▶ Your objective: Which lines below contain the word "linejoin"? Copy each one.

▶ Extracted material:
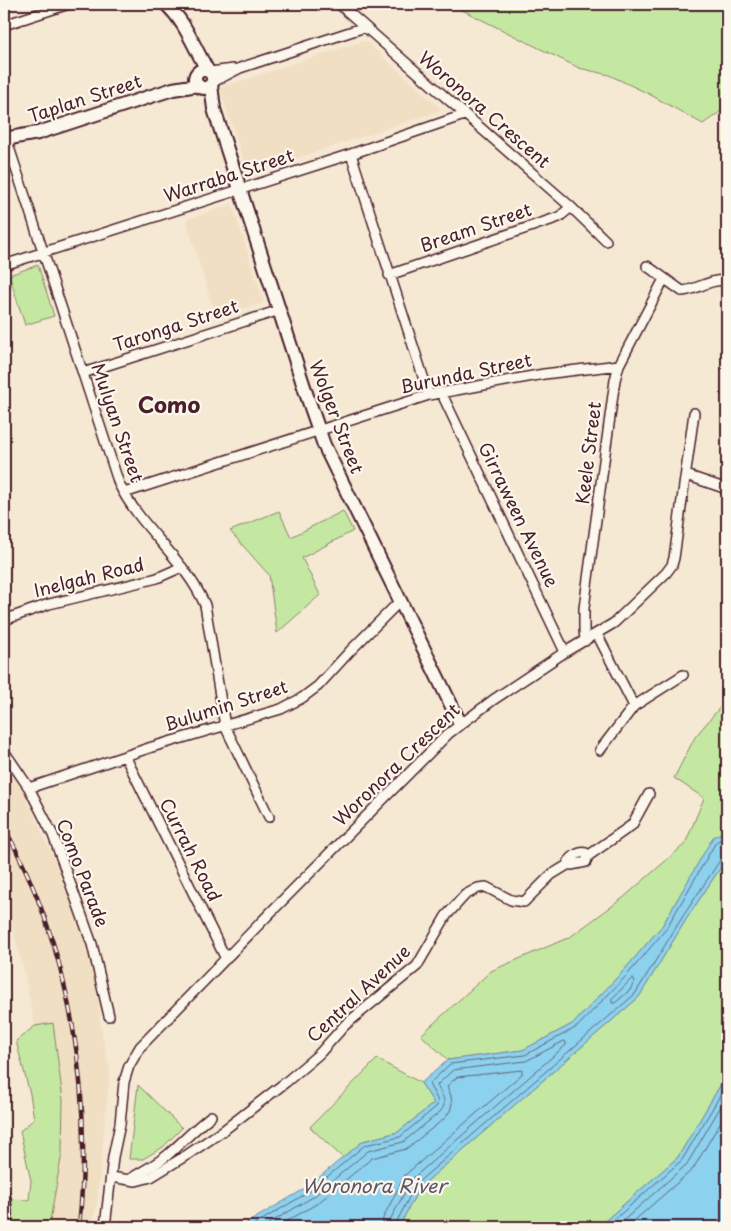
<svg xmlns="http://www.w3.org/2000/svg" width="731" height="1231" font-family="'Playpen Sans',sans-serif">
	<rect width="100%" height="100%" fill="#f5e9d4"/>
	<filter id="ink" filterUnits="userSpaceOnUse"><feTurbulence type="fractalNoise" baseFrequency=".02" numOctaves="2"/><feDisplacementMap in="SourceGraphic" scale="10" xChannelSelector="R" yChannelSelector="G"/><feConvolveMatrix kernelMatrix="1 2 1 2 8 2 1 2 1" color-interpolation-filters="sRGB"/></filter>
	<g filter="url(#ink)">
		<path fill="#f1dfc3" d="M363 41 367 42 442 110 250 174 247 171 220 89 222 87Z
			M232 204 264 303 216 317 186 220Z
			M4 761 23 790 66 886 84 935 97 983 101 1029 110 1070 97 1203 92 1227H23L29 1200 31 1181 20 1131 34 1119 30 1094 16 1041 35 1026 23 967 8 913 4 904Z"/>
		<path fill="#c4e8a2" stroke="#878466" d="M450 4H710L727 14V107L703 124 649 94 609 75 579 68Z
			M38 265 54 316 25 325 9 275Z
			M279 511 291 537 343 511 353 531 302 558 320 595 277 633 269 575 230 531Z
			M727 699V830L713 838 662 926 625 969 574 1023 523 1050 448 1060 421 1035 491 971 570 937 623 898 685 844 704 798 674 778 695 737Z
			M727 858V1074L678 1157 598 1227H399L419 1188 639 997 687 918Z
			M53 1023 63 1100 62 1153 50 1221 38 1223 37 1227H14L8 1199 29 1200 31 1181 20 1131 34 1119 30 1094 16 1041 35 1026Z
			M377 1059 421 1083 434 1103 398 1132 363 1141 343 1158 310 1127Z
			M138 1085 182 1128 163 1147 143 1159H129Z"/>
		<path fill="#8cd1ee" stroke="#728aa0" d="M727 830V858L687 918 639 997 419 1188 399 1227H240L306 1188 363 1141 398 1132 434 1103 421 1083 448 1060 523 1050 574 1023 625 969 662 926 713 837Z
			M727 1074V1227H598L678 1157Z"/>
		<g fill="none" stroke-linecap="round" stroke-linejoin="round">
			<path stroke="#646679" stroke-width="1" d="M633 978 635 981 630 990 615 1003H612V999Z
				M250 1227 309 1192 365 1145 400 1137 437 1106 438 1101 429 1084 450 1064 525 1055 577 1027 629 973 666 929 716 842 727 836
				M263 1227 313 1197 368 1151 403 1142 440 1112C449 1102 441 1095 437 1085L453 1070 526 1061 564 1041 566 1042V1045L412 1179 390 1220 389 1227
				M277 1227 318 1203 372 1158 406 1149 445 1118 450 1111 452 1104 451 1096 447 1086 457 1077 522 1070V1074L405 1175 383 1218 382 1227
				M395 1227 396 1223 416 1184 635 994 683 916 721 859 727 856
				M606 1227 682 1160 727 1084
				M616 1227 687 1164 727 1096
				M627 1227 693 1169 727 1111"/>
			<g stroke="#4a1f2b" stroke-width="12">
				<path id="street" d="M339 4 571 207 606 241
					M4 25 69 4
					M210 72 234 69
					M213 82 240 68 365 27
					M5 135 119 484C141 529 185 559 205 605L225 726 269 817
					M351 154 429 395
					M4 265 351 154 464 115
					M647 266 682 291C698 290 710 278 727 281V280
					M389 275 559 217 571 207
					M83 373 280 310
					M441 392 565 652
					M686 475 727 489
					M124 493 429 395 544 374 619 365
					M4 620 49 604 157 578 182 567
					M597 634 634 706
					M585 641 584 629V608L615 380 619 365 664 279
					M600 750 634 706 683 675
					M4 751 29 788 53 835 92 944 109 1016
					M125 756 226 959
					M29 788 152 747 281 709 302 698 318 686 351 650 400 601
					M569 864 571 865 586 862 588 856 632 825 649 794
					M111 1177 136 1181 151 1177 187 1155 224 1130 286 1082 319 1054 345 1025 417 966 446 916 465 895 478 888 486 887 511 900 524 902 551 875 569 864 568 862C573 856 579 851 586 853L588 856
					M129 1180C143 1170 159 1164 172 1151 185 1139 197 1127 211 1116
					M105 1227 113 1157 120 1124 124 1082 129 1066 140 1047 272 911 448 734 493 700 565 652 614 623 666 573 672 565 674 558 694 413"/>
			</g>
			<g stroke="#4a1f2b" stroke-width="16">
				<path id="secondary" d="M166 4C187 24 193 46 208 71
					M195 79a9 9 0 1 1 18 0a9 9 0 1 1-18 0Z
					M211 85 214 109 307 396 324 445 460 723
					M4 139 38 133 173 89 198 85
					M4 1198 6 1227"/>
			</g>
			<use href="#street" stroke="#fbf7ec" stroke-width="9"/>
			<use href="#secondary" stroke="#fbf7ec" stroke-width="12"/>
			<g stroke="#4a1f2b" stroke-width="4.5">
				<path id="rail" d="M4 827C71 948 93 1091 79 1227"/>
			</g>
			<use href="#rail" stroke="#fbf7ec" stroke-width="2.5" stroke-dasharray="8" stroke-linecap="butt"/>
		</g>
	</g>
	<g text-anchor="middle" stroke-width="4.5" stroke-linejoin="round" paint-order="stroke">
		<g font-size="18" fill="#4a1f2b" stroke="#fbf7ec">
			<text transform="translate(85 99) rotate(-18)" y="6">Taplan Street</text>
			<text transform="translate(484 110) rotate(41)" y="6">Woronora Crescent</text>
			<text transform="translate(229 176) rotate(-18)" y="6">Warraba Street</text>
			<text transform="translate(476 228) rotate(-19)" y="6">Bream Street</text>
			<text transform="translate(176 326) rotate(-18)" y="6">Taronga Street</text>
			<text transform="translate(466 374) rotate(-12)" y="6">Burunda Street</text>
			<text transform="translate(336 417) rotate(69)" y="6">Wolger Street</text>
			<text transform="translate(117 423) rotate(71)" y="6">Mulyan Street</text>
			<text transform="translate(589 453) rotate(-83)" y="6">Keele Street</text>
			<text transform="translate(518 515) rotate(64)" y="6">Girraween Avenue</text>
			<text transform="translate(89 578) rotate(-14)" y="6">Inelgah Road</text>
			<text transform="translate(226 706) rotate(-18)" y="6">Bulumin Street</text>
			<text transform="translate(397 765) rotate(-44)" y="6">Woronora Crescent</text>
			<text transform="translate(190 850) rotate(63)" y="6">Currah Road</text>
			<text transform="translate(82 873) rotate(69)" y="6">Como Parade</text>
			<text transform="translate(359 994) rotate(-43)" y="6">Central Avenue</text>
		</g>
		<g font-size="19" font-style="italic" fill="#5e5466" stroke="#fbf7ec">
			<text x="374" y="1193">Woronora River</text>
		</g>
		<g font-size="22" font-weight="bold" fill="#4a1f2b" stroke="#fbf7ec">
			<text x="169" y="413">Como</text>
		</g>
	</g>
	<rect width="731" height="1231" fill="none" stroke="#fbf7ec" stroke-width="20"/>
	<rect x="10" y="10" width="711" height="1211" fill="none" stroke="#4a1f2b" stroke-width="2" filter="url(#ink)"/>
</svg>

▶ Task answer:
		<g fill="none" stroke-linecap="round" stroke-linejoin="round">
	<g text-anchor="middle" stroke-width="4.5" stroke-linejoin="round" paint-order="stroke">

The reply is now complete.